Another difficulty that arises is that in certain under-populated areas, especially along the west coast, it may not be possible to provide a locum. Even the manager may not be able to provide a locum although it is his function and duty to do so. Suggestions were made at a meeting we had and perhaps somebody would convey them to the Minister for Health. One was that for week-ends the Minister should allow assistant medical officers of health who only work five days a week until 5 o'clock approximately, to do week-end locum for the medical officers and to be paid for it, of course. Some of us made inquiries and found that assistant medical officers of health in general, perhaps not all of them, would be quite willing to do week-end locum.
Another suggestion made, which I would not consider quite so good, was to appoint a doctor in a large county like Galway, Mayo or Donegal who would rotate different week-ends to allow doctors to get the time off to which they would have a statutory right.

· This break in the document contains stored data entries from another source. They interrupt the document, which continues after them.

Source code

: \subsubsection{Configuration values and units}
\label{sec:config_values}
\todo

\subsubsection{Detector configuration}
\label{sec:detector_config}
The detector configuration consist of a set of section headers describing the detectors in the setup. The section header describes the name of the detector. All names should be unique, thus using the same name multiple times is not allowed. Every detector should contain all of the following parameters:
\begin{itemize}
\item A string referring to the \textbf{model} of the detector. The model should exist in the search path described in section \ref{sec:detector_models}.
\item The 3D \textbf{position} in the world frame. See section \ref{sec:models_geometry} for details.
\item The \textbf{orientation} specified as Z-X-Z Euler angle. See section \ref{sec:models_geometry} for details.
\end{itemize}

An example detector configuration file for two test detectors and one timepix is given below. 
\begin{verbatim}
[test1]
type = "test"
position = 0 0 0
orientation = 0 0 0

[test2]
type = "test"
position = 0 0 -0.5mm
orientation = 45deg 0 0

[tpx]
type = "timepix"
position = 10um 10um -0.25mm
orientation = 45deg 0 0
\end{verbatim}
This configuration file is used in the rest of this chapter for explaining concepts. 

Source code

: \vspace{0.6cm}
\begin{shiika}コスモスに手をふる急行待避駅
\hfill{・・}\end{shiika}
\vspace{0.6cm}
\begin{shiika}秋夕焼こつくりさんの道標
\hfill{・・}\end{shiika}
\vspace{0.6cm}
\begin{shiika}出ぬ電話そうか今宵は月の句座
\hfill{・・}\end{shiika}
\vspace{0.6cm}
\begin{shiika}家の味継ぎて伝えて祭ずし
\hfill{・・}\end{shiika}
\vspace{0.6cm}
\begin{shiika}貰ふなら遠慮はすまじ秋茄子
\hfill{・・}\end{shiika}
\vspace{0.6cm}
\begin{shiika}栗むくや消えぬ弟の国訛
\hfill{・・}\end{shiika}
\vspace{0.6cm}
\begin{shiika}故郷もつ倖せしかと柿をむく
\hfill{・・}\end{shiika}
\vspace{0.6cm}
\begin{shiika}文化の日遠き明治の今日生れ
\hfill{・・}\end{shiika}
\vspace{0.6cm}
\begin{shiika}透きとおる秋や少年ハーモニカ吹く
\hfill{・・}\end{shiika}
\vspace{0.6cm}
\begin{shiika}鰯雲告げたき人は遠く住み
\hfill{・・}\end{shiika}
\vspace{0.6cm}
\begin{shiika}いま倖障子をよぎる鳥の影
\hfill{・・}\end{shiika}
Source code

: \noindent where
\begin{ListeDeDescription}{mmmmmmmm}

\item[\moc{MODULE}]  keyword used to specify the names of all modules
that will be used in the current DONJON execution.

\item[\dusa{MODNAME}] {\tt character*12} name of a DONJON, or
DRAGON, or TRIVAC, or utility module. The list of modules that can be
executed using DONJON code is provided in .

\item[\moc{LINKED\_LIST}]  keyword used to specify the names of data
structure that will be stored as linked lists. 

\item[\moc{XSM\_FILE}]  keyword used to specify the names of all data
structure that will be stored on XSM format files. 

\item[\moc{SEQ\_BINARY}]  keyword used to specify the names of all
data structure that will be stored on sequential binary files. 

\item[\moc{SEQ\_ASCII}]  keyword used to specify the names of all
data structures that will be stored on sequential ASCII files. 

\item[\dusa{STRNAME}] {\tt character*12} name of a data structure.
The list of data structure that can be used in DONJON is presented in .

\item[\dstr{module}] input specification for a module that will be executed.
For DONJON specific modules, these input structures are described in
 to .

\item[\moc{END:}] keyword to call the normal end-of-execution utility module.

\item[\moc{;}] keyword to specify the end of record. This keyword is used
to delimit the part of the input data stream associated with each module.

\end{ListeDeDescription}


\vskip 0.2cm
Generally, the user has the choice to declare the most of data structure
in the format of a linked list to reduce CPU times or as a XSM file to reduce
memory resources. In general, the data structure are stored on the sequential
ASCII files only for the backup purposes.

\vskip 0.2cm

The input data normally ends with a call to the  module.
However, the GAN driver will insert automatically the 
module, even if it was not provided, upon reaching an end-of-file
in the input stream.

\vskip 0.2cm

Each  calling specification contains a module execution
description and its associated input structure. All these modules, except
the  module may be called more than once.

I am not so sure that that would work out as well as it looks on paper but I would commend the first one and mention the second to the Minister to help find a solution to this problem. Many people on county and city councils would like to know whether the Managers' Association is a statutory negotiating body. That might tie in here to some extent. It can be answered in the reply to the debate.
I want to deal now with the subject of pollution in a very broad sense. Perhaps I should not advert to the pollution of the two Houses of the Oireachtas at the moment. It might not be taken too kindly if I made reference to that.